Saturday, December 15, 2012

Evidentialism: Good reasons for belief

Attempting to determine what good reasons you have for believing what you believe is a strange matter. It seems to me that the criteria should be determined relative to the domains. In a previous post, in an interlude, I wrote about some problems with eyewitness testimony. As astrophysicist Neil Tyson put it, eyewitness testimony is low evidence for physicists, distorted evidence for psychologists, and high evidence for the legal system. Of course, it seems to me that after each domain determines its standards for belief or evidence, then the people can compare them and judge if one would be better or worse or should be changed with respect to one another.

Richard Feldman and Earl Conee in "Evidentialism" wants to argue for something called evidentialism. Because I am kind of tired of the logicist formulations, I'll just put it simply. Evidentialism for Feldman and Conee is when your belief "is determined by the quality of [your] evidence for the belief." The better the evidence, the better reason you have for you belief. Furthermore, they think you should believe things for which you have adequate evidence for.
We hold the general view that one epistemically ought to have the doxastic attitudes that fit one's evidence. We think that being epistemically obligatory is equivalent to being epistemically justified.
So having good reasons for your belief is the same, according to Feldman and Conee, as believing what you ought to believe according to the best evidence. You shouldn't just try your best, though. And trying your best is not enough to make it the case that you have good reasons for your belief. You also have to have good evidence, plain and simple.

One of the big contenders against this view is reliabilism. Reliabilism is the view that "epistemically justified beliefs are the ones that result from belief-forming processes that reliably lead to true beliefs." In other words, according to reliabilism, you have good reasons for your belief when whatever cognitive processes or processes related to your mind and the world make your beliefs true. Feldman and Conee think that this view is so broad that you could actually accept this and accept evidentialism as the proper way to fill it out.

About this debate: My view is that both of these do not account for good reasons to belief. Think about mathematics, for example. If evidentialism is true, your beliefs about conceptual truths like mathematics, or logic, have good reasons supporting them if there is good evidence for the belief. But what good evidence is there? How could you give 'good reasons' for your beliefs like, for example, that the sum of 2 and 2 is 4? Do we even need to appeal to evidence? Surely there are math proofs but for day to day activities we seem to think that we could have this belief without having good evidence supporting claims like these.

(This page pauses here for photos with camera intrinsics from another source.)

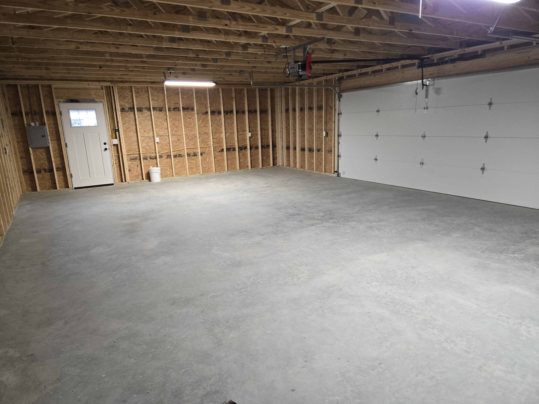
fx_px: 358
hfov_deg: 73.9
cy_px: 202
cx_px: 270
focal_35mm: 23
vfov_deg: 58.9
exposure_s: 1/120
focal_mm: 5.4
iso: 250
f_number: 1.8
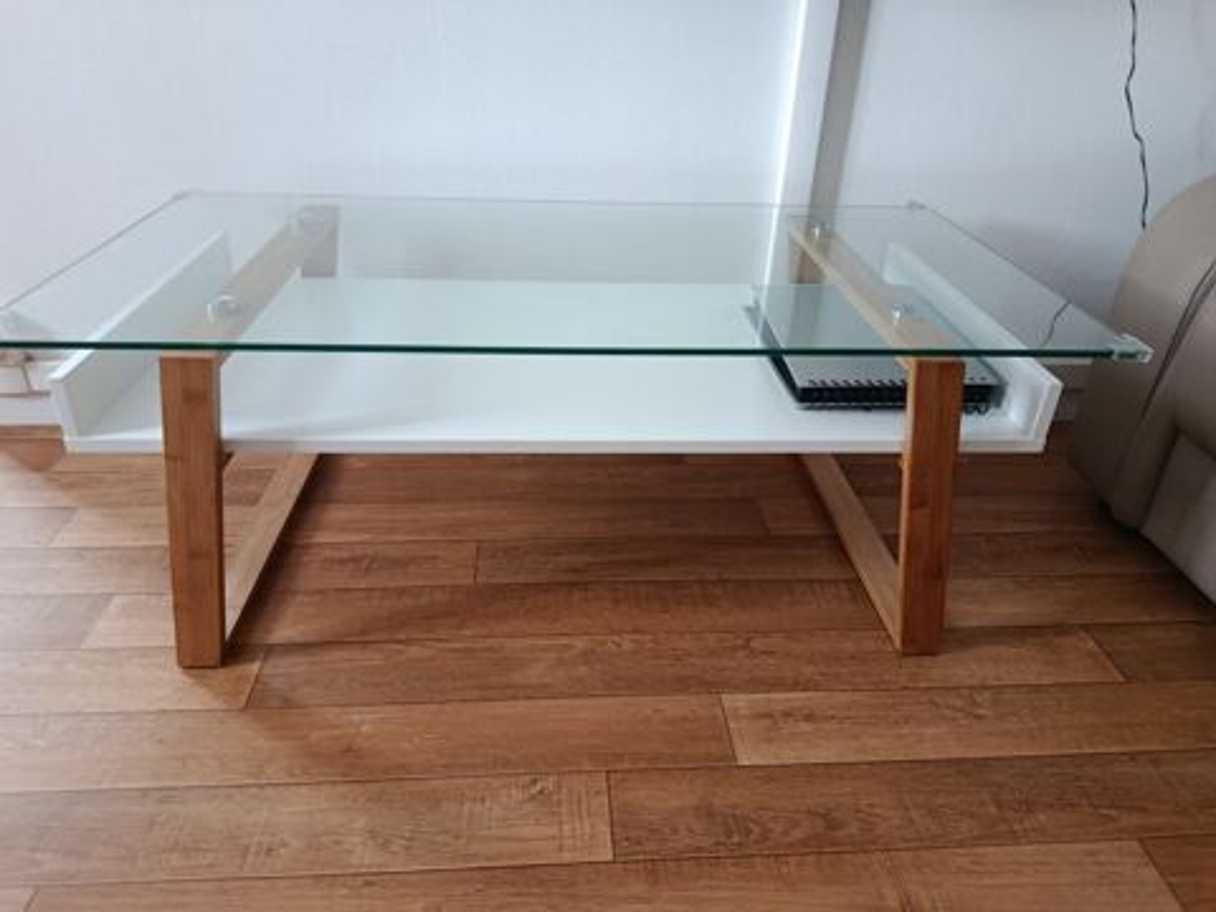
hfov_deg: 71.6
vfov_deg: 56.8
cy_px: 456
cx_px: 608
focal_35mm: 24
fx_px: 843
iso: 1690
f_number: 1.7
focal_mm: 5.24
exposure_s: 1/25
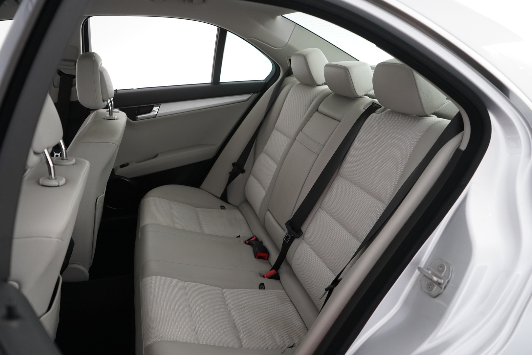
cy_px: 178
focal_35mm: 28
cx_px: 266
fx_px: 414
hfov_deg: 65.5
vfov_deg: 46.4
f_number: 3.5
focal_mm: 28
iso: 1600
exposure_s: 1/40
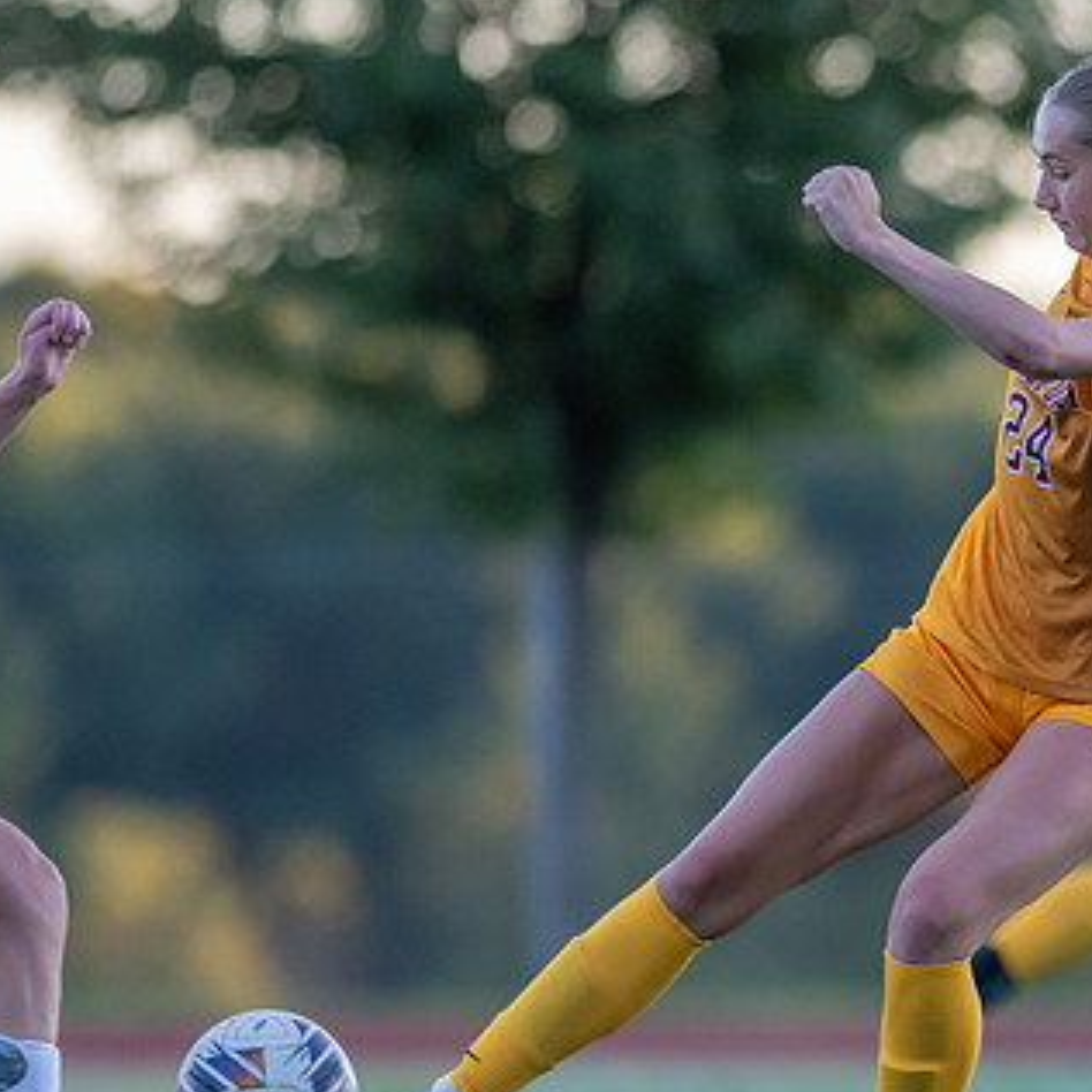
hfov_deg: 2.2
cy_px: 757
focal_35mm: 789
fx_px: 28160
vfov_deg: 2.2
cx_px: 1259
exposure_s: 1/1600
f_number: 2.8
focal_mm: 300
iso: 1600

If reliabilism is true, then claims about mathematics and logic must have the proper belief-forming processes. What could could even count as such, though? What is the appropriate chain of reasoning that gets you to those beliefs? I don't think there are any.

My point is that there is no good broad account of good reasons for belief that could or would not be formulated relative to the domains which one would ask for such criteria. And there is no catch-all 'good reasons' category for everyday experience, per se, because the world of everyday experience is not a domain; a domain is a formal field of study, an idealized or conceptualized part of the world.

So anyway, I don't think this is sufficient, and I don't like the debate very much.